STATED GOAL: Print each line of text in the records below character for character, and omit the pictures from your answer.

⟨

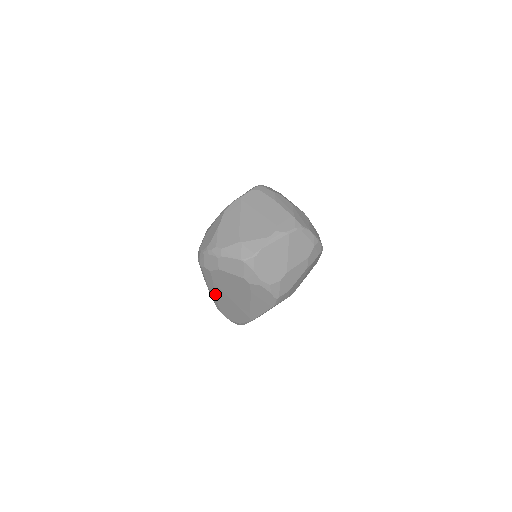
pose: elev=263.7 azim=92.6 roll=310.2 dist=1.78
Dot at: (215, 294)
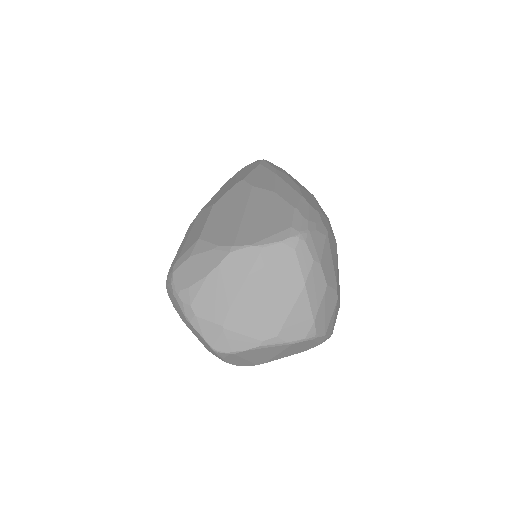
Dot at: occluded
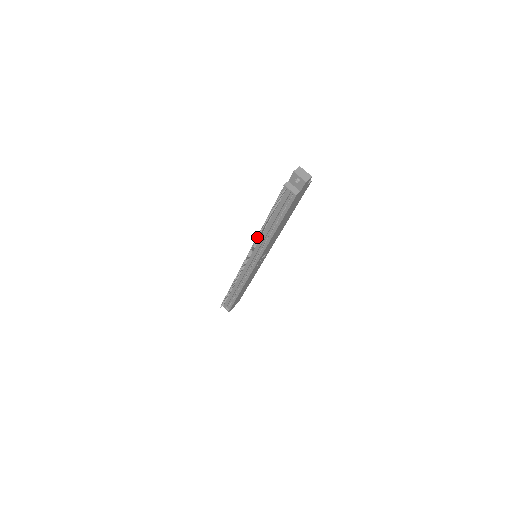
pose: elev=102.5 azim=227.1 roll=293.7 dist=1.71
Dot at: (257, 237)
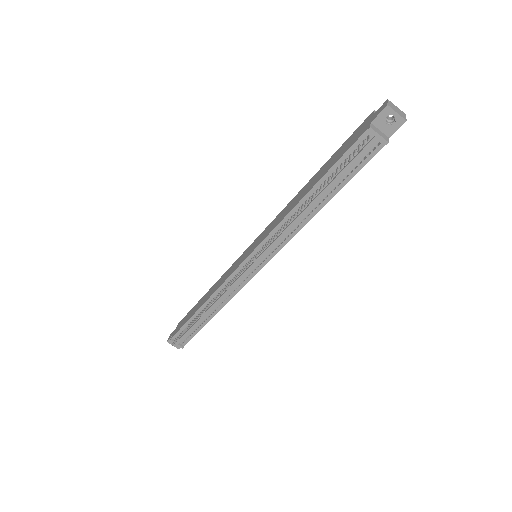
Dot at: (290, 221)
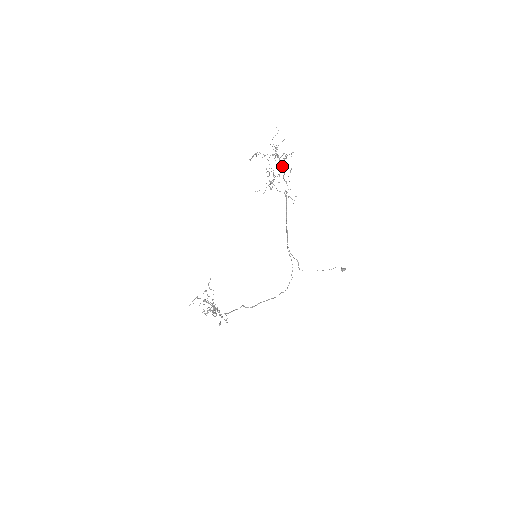
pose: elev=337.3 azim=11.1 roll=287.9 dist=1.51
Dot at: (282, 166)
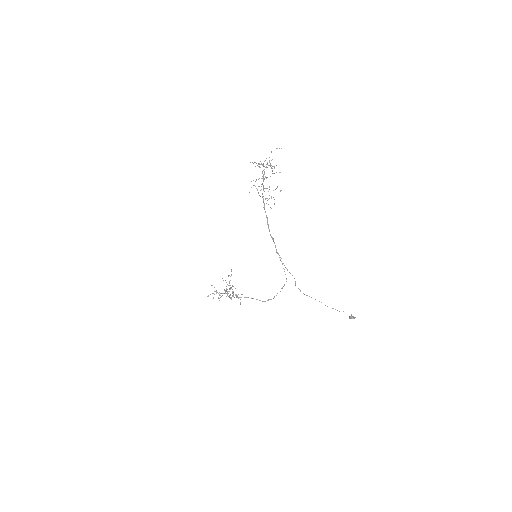
Dot at: (263, 174)
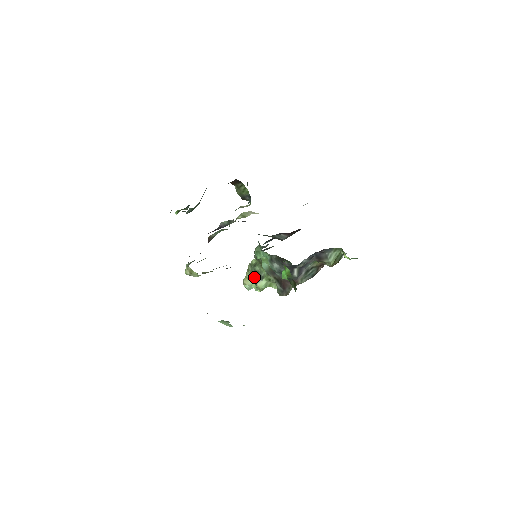
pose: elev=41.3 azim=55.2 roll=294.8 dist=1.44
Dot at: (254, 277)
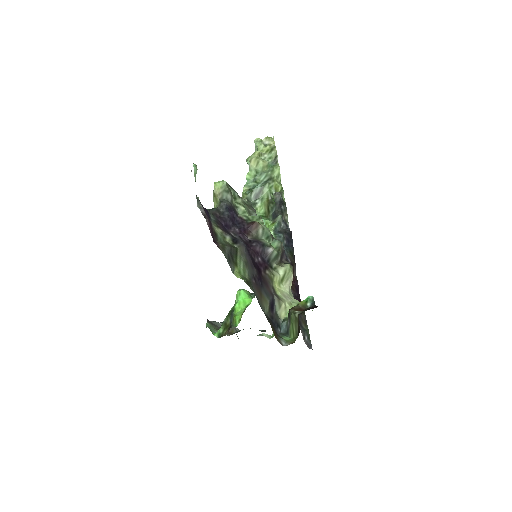
Dot at: (255, 189)
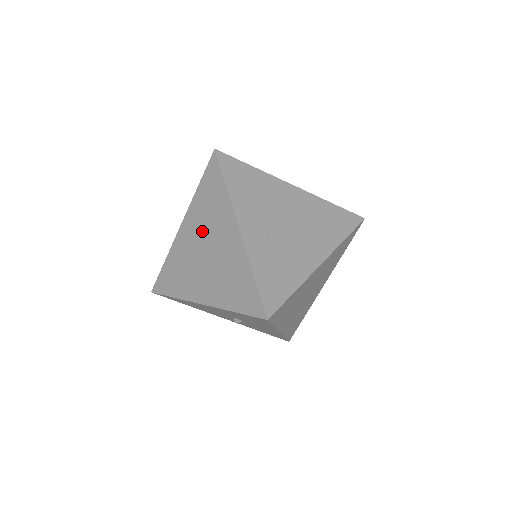
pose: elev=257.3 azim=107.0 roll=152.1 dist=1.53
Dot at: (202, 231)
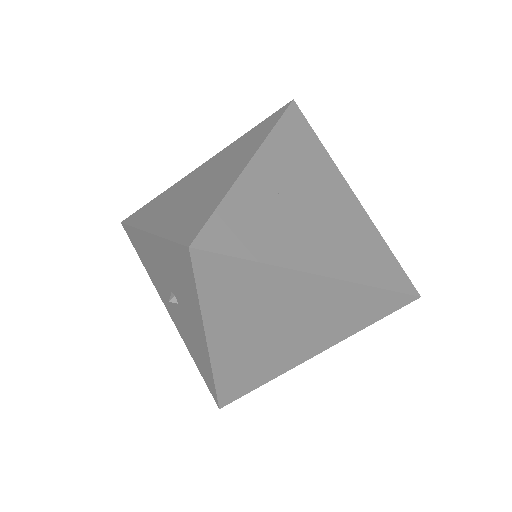
Dot at: (215, 165)
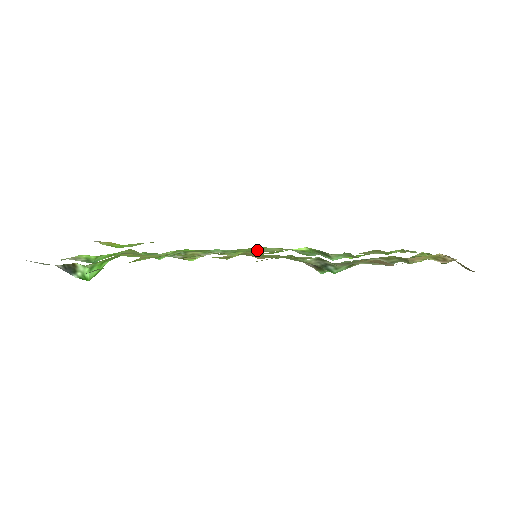
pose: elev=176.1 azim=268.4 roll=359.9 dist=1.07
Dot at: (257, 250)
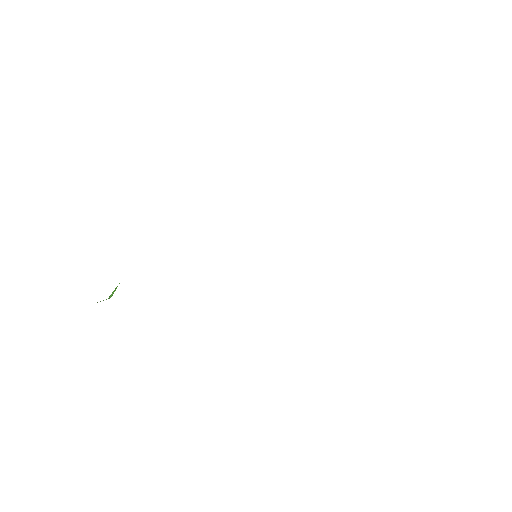
Dot at: occluded
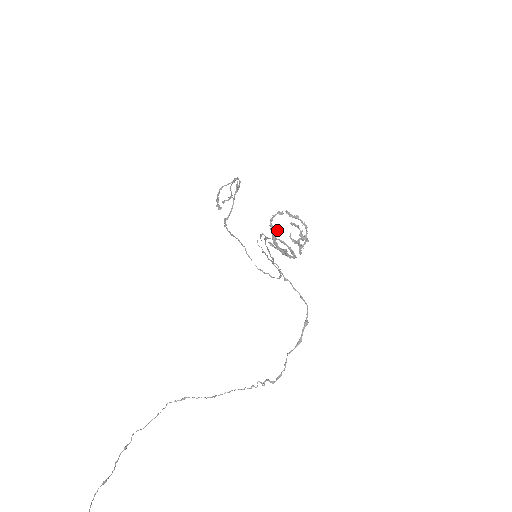
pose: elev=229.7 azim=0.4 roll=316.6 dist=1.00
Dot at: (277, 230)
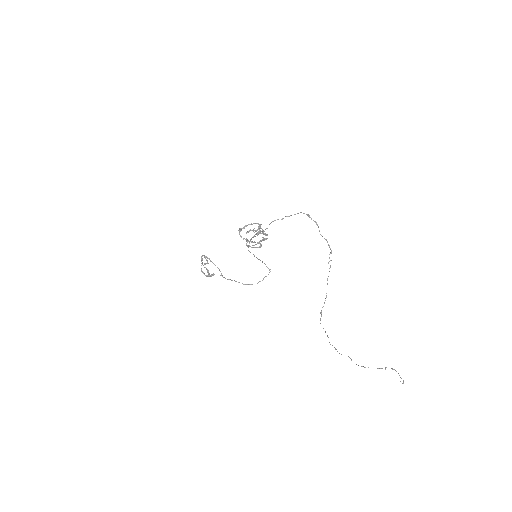
Dot at: occluded
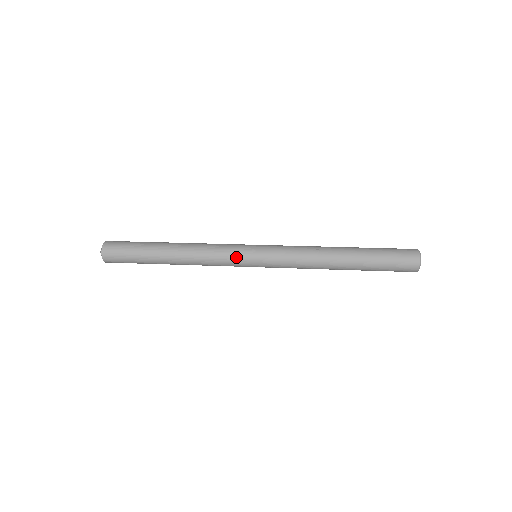
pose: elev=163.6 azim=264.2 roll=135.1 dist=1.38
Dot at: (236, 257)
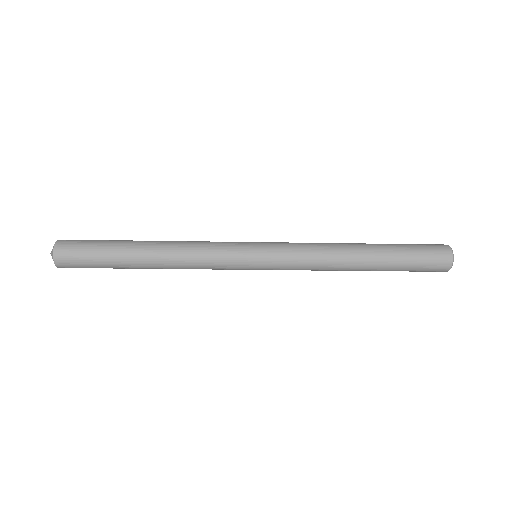
Dot at: (233, 243)
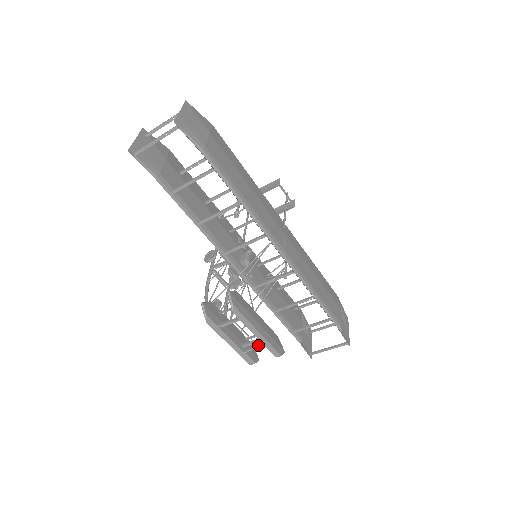
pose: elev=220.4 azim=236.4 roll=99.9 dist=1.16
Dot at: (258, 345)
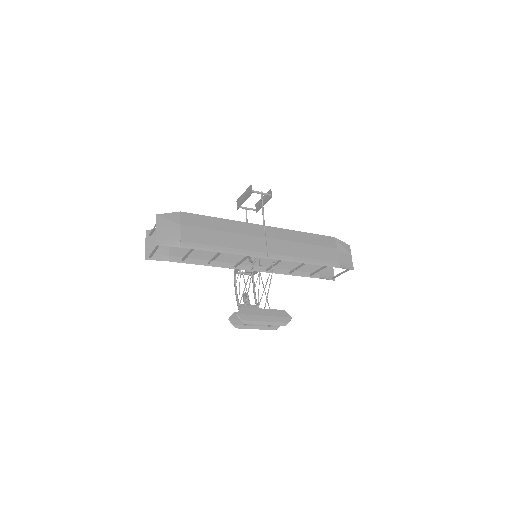
Dot at: occluded
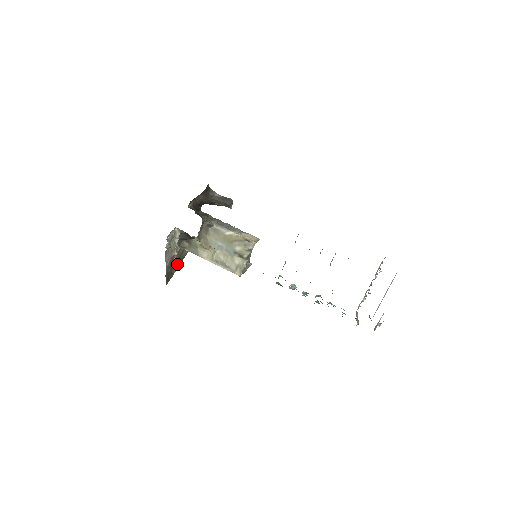
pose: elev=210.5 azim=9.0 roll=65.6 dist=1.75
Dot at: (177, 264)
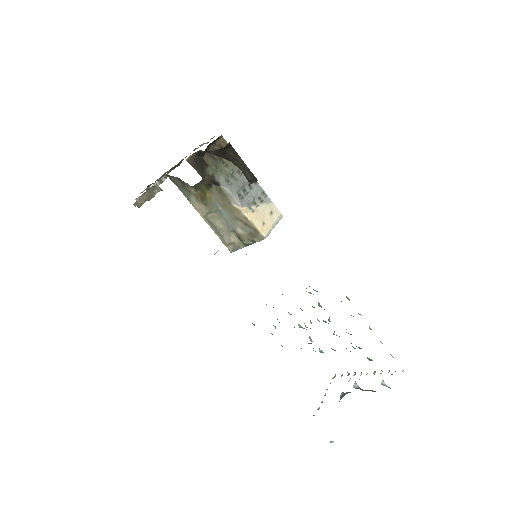
Dot at: (172, 167)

⟩

RESPONSE TO THE EXERCISE:
pose: elev=263.7 azim=92.6 roll=310.2 dist=1.78
Dot at: (215, 294)
Dot at: occluded
pose: elev=102.5 azim=227.1 roll=293.7 dist=1.71
Dot at: (257, 237)
Dot at: (290, 221)
pose: elev=337.3 azim=11.1 roll=287.9 dist=1.51
Dot at: (282, 166)
Dot at: (263, 174)
pose: elev=41.3 azim=55.2 roll=294.8 dist=1.44
Dot at: (254, 277)
Dot at: (255, 189)
pose: elev=257.3 azim=107.0 roll=152.1 dist=1.53
Dot at: (202, 231)
Dot at: (215, 165)
pose: elev=176.1 azim=268.4 roll=359.9 dist=1.07
Dot at: (257, 250)
Dot at: occluded
pose: elev=229.7 azim=0.4 roll=316.6 dist=1.00
Dot at: (277, 230)
Dot at: occluded
pose: elev=163.6 azim=264.2 roll=135.1 dist=1.38
Dot at: (236, 257)
Dot at: (233, 243)
pose: elev=220.4 azim=236.4 roll=99.9 dist=1.16
Dot at: (258, 345)
Dot at: occluded
pose: elev=210.5 azim=9.0 roll=65.6 dist=1.75
Dot at: (177, 264)
Dot at: (172, 167)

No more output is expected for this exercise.